FOTO: MANUEL LEMA OLGUIN/AGENCIAUNO

Los ruleteros ganaron con un penal de Waterman en los descuentos, quien tuvo su duelo aparte con el portero coquimbano: Matías Cano. Ambos se volverán a ver las caras el primero de septiembre y buscarán rival para Unión o Colo Colo.


Había que ser muy fanático de Everton para quedarse en el Sausalito, tras el primer tiempo de la semifinal de la Copa Chile.

Es que los ruleteros eran dominados por Coquimbo y cuando lograron zafar del yugo pirata, no supieron inquietar al portero Matías Cano. Todo bajo una lluvia intensa. Y un frío estremecedor.

Pero como dicen por ahí, “quién abandona, no tiene premio”, y la fanaticada oro y cielo tuvo su recompensa desde el inicio de la segunda etapa. Es que Cecilio Waterman los hizo saltar de alegría, cuando anotó en el inicio del complemento, pero su conquista fue anulada por posición de adelanto.

Luego vino otra vez el letargo, pero los dueños de casa mostraban más ganas y cuando se cumplía una hora de juego, Rodrigo Echeverría anotó de cabeza -su especialidad- y calentó la almas de quienes estaban empapados en el remodelado estadio viñamarino.

La tarea parecía cumplida, pues no había mucho ímpetu de la visita y hasta le anularon otra conquista a los de la Ciudad Jardín. Pero como el fútbol es impredecible, Sergio Felipe también mostró sus credenciales como gran cabeceador y puso el empate para los dirigidos por Héctor Tapia en el minuto 83.

¿Qué quedaba?
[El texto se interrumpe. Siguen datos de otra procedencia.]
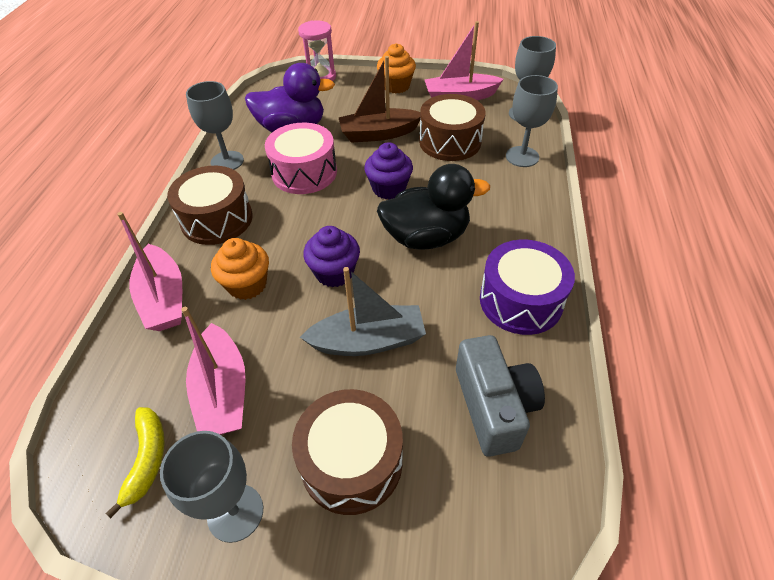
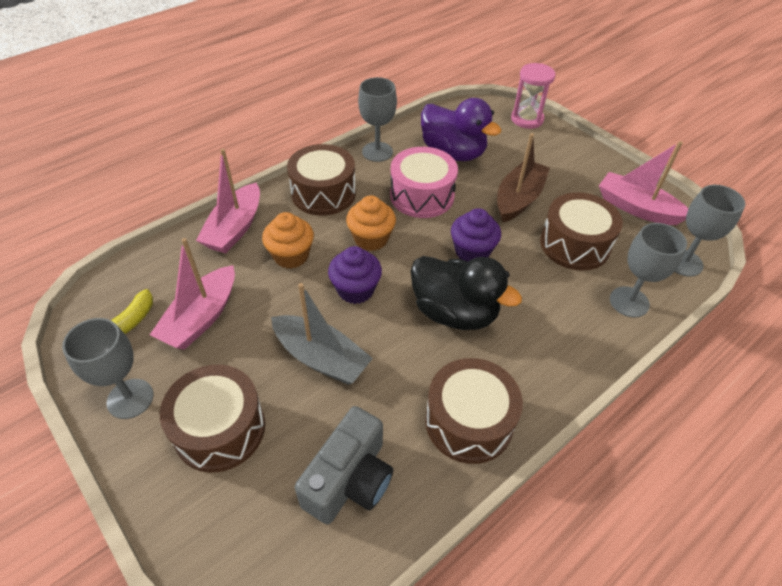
camera: 40 degrees right, 0 degrees up
(378, 134) = (518, 199): brown boat -> brown boat turned 90 degrees clockwise
(396, 86) = (585, 164): orange cupcake -> orange cupcake (371, 239)
(520, 300) = (469, 421): purple drum -> brown drum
Ver el duelo aparte que tenían Cano con Waterman, quienes se decían cosas a cada rato y parecía que en cualquier momento se iban a las manos, Disputa que llegó a su climax, cuando el delantero sacó un centro que pegó en la mano de Benjamín Vidal y se cobró penal.

Fue entonces, cuando el portero visitante le gritó al ariete que le pegara a la izquierda y éste le hizo caso y cambió por gol la pena máxima, cuando ya no quedaba nada. “El sabe, porque ahí le pegué el año pasado”, aseguró Waterman en TNT Sports.

Y luego aseguró que Cano “me insultaba, pero yo no le dije nada y me sacaron una amarilla sin sentido”. Tarjeta que no le impedirá jugar el partido de vuelta que se disputará en la ciudad pirata el próximo 1 de septiembre y donde según el técnico de los barbones, Héctor Tapia, “tendremos que hacernos fuertes en la revancha en casa y con nuestra gente”.